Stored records
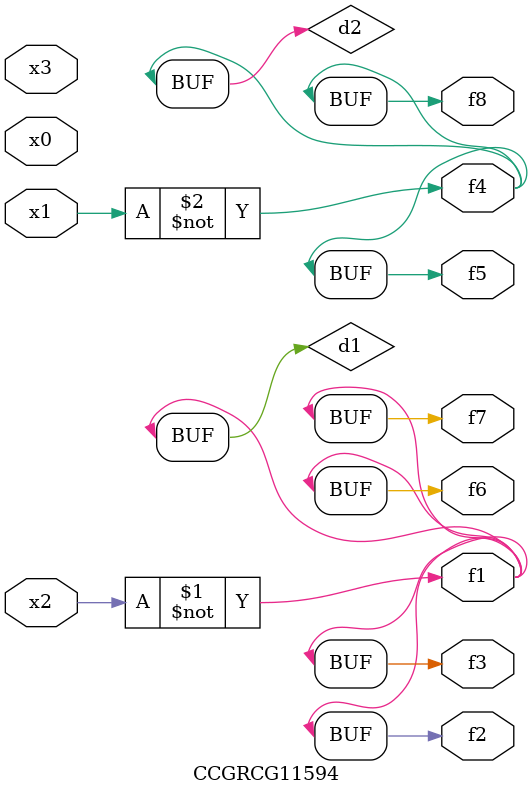
<source format=v>
module CCGRCG11594(
	input x0, x1, x2, x3,
	output f1, f2, f3, f4, f5, f6, f7, f8
);

	wire d1, d2;

	xnor (d1, x2);
	not (d2, x1);
	assign f1 = d1;
	assign f2 = d1;
	assign f3 = d1;
	assign f4 = d2;
	assign f5 = d2;
	assign f6 = d1;
	assign f7 = d1;
	assign f8 = d2;
endmodule

</source>
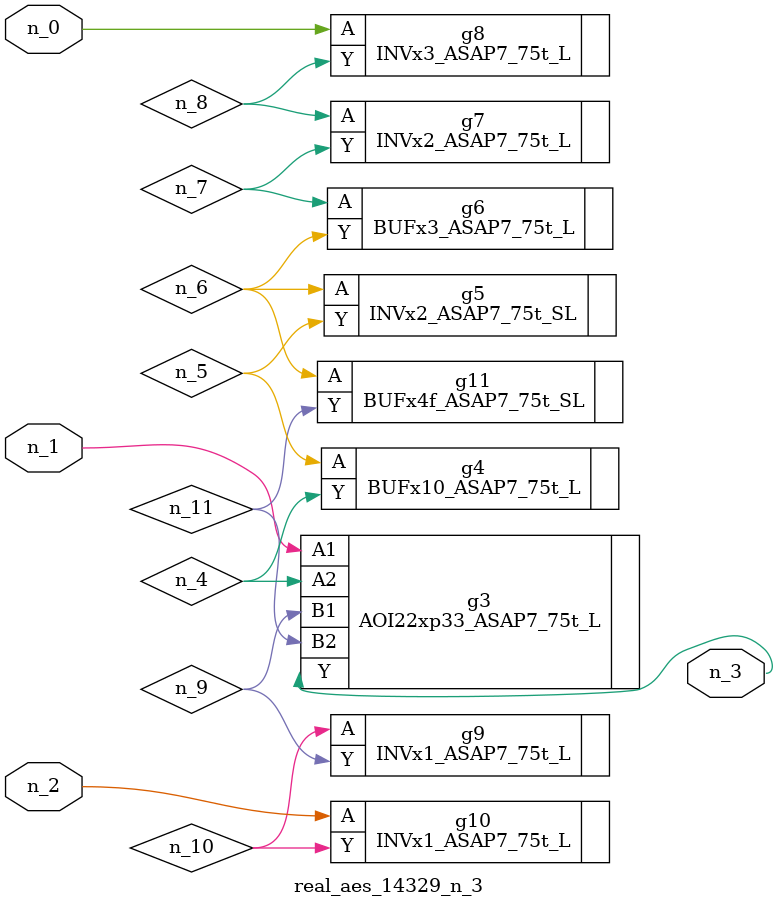
<source format=v>
module real_aes_14329_n_3 (n_0, n_2, n_1, n_3);
input n_0;
input n_2;
input n_1;
output n_3;
wire n_4;
wire n_5;
wire n_7;
wire n_9;
wire n_6;
wire n_8;
wire n_10;
wire n_11;
INVx3_ASAP7_75t_L g8 ( .A(n_0), .Y(n_8) );
AOI22xp33_ASAP7_75t_L g3 ( .A1(n_1), .A2(n_4), .B1(n_9), .B2(n_11), .Y(n_3) );
INVx1_ASAP7_75t_L g10 ( .A(n_2), .Y(n_10) );
BUFx10_ASAP7_75t_L g4 ( .A(n_5), .Y(n_4) );
INVx2_ASAP7_75t_SL g5 ( .A(n_6), .Y(n_5) );
BUFx4f_ASAP7_75t_SL g11 ( .A(n_6), .Y(n_11) );
BUFx3_ASAP7_75t_L g6 ( .A(n_7), .Y(n_6) );
INVx2_ASAP7_75t_L g7 ( .A(n_8), .Y(n_7) );
INVx1_ASAP7_75t_L g9 ( .A(n_10), .Y(n_9) );
endmodule
</source>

-- BRIEF --
Reproduce, word for word, every line from the start of the records down to and including the line with "INVx1_ASAP7_75t_L g9 ( .A(n_10), .Y(n_9) );"; skip the pictures.

-- RESULT FOR THIS EXERCISE --
<source format=v>
module CCGRCG11594(
	input x0, x1, x2, x3,
	output f1, f2, f3, f4, f5, f6, f7, f8
);

	wire d1, d2;

	xnor (d1, x2);
	not (d2, x1);
	assign f1 = d1;
	assign f2 = d1;
	assign f3 = d1;
	assign f4 = d2;
	assign f5 = d2;
	assign f6 = d1;
	assign f7 = d1;
	assign f8 = d2;
endmodule

</source>
<source format=v>
module real_aes_14329_n_3 (n_0, n_2, n_1, n_3);
input n_0;
input n_2;
input n_1;
output n_3;
wire n_4;
wire n_5;
wire n_7;
wire n_9;
wire n_6;
wire n_8;
wire n_10;
wire n_11;
INVx3_ASAP7_75t_L g8 ( .A(n_0), .Y(n_8) );
AOI22xp33_ASAP7_75t_L g3 ( .A1(n_1), .A2(n_4), .B1(n_9), .B2(n_11), .Y(n_3) );
INVx1_ASAP7_75t_L g10 ( .A(n_2), .Y(n_10) );
BUFx10_ASAP7_75t_L g4 ( .A(n_5), .Y(n_4) );
INVx2_ASAP7_75t_SL g5 ( .A(n_6), .Y(n_5) );
BUFx4f_ASAP7_75t_SL g11 ( .A(n_6), .Y(n_11) );
BUFx3_ASAP7_75t_L g6 ( .A(n_7), .Y(n_6) );
INVx2_ASAP7_75t_L g7 ( .A(n_8), .Y(n_7) );
INVx1_ASAP7_75t_L g9 ( .A(n_10), .Y(n_9) );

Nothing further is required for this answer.